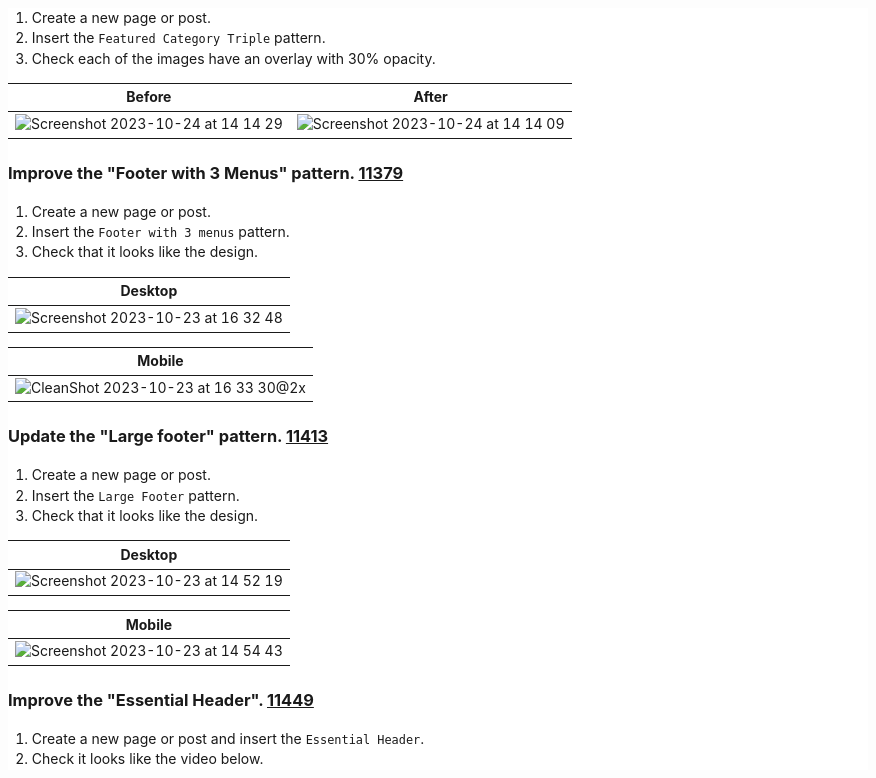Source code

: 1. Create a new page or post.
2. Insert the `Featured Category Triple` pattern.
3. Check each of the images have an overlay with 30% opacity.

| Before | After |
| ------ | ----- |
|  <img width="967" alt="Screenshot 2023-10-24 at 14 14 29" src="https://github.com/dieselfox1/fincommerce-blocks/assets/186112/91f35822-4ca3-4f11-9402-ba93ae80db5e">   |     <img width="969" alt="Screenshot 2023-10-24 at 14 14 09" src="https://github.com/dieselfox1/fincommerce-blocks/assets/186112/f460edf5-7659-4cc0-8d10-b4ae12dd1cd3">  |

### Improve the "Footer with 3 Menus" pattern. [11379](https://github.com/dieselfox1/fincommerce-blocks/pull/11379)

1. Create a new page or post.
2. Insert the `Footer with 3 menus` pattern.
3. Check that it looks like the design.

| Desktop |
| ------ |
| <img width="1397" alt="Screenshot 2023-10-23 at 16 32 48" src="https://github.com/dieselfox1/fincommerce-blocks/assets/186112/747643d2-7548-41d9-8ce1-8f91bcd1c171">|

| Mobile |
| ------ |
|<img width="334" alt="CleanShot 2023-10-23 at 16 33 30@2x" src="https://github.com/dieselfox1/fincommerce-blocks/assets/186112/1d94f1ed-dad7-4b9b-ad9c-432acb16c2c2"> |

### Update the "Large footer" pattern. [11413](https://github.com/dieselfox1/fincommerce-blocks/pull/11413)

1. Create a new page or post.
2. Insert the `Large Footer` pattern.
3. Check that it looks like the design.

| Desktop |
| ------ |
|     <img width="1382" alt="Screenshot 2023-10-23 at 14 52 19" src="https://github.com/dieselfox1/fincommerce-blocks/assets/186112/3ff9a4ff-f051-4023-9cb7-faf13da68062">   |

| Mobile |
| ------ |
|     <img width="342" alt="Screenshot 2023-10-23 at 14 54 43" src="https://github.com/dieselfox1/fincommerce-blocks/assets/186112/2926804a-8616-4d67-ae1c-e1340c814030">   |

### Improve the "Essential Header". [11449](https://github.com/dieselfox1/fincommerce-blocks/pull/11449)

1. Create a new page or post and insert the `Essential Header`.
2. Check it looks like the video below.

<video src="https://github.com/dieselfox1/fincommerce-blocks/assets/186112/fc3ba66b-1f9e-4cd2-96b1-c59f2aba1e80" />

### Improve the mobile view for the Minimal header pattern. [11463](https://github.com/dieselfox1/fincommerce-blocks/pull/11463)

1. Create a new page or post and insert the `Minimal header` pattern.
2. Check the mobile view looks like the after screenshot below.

************

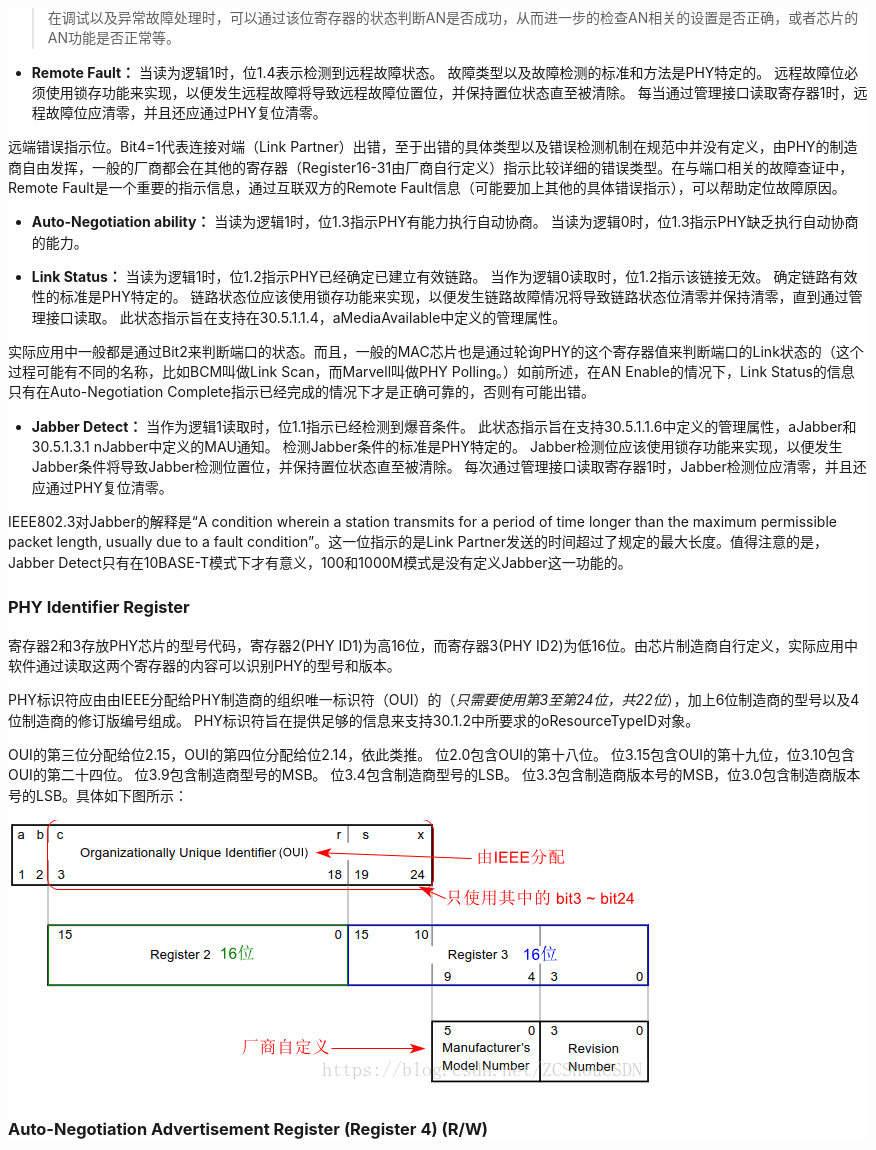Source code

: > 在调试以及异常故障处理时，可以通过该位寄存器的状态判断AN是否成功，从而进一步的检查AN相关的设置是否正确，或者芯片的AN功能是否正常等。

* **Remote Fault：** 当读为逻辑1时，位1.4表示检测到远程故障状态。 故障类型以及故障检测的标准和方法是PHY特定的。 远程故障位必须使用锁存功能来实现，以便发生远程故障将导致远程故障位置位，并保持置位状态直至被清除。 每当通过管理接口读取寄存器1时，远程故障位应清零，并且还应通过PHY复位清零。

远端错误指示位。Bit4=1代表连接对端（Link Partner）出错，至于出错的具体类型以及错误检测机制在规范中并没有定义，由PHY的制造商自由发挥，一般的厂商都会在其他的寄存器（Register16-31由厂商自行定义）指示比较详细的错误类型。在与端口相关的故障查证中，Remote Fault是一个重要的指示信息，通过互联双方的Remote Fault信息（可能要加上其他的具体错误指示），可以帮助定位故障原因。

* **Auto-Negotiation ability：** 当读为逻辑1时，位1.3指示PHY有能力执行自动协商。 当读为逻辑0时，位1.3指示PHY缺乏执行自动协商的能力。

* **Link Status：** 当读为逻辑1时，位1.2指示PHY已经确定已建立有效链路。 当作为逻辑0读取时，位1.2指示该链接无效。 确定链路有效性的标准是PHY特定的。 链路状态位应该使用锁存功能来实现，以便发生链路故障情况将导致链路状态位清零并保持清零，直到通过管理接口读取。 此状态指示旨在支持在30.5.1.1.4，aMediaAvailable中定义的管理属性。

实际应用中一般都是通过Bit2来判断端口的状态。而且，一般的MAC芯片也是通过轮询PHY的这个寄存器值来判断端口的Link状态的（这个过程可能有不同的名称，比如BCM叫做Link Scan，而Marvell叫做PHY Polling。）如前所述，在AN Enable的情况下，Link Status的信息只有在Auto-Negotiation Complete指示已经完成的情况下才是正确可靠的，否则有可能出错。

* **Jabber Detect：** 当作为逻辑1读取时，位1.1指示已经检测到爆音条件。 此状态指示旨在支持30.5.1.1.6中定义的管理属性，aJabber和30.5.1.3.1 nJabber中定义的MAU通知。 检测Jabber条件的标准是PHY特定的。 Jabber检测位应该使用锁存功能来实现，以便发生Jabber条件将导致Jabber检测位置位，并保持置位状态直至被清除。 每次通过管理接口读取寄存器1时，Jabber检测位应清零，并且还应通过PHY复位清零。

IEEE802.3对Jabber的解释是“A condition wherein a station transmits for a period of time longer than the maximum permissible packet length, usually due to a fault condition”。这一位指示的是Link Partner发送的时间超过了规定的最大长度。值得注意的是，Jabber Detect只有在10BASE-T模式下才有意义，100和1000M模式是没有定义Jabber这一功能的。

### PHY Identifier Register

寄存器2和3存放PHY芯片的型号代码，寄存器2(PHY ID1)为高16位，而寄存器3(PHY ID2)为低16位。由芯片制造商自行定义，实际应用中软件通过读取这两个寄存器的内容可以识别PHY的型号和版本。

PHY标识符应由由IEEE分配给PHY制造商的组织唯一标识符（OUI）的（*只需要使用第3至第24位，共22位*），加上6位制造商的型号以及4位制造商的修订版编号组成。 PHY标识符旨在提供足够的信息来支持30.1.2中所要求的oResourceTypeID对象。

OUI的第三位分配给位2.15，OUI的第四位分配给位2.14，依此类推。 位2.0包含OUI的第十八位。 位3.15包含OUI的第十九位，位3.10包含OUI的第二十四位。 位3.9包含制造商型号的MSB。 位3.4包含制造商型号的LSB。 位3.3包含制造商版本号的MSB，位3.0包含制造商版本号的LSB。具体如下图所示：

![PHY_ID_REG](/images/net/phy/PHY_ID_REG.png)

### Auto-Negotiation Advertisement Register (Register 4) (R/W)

************

● **Required action**
Scan the lines above for "condition wherein a" and for "### PHY Identifier Register". Repeat exactly the line holding each of them and every line in between.

● **Exercise solution**
IEEE802.3对Jabber的解释是“A condition wherein a station transmits for a period of time longer than the maximum permissible packet length, usually due to a fault condition”。这一位指示的是Link Partner发送的时间超过了规定的最大长度。值得注意的是，Jabber Detect只有在10BASE-T模式下才有意义，100和1000M模式是没有定义Jabber这一功能的。

### PHY Identifier Register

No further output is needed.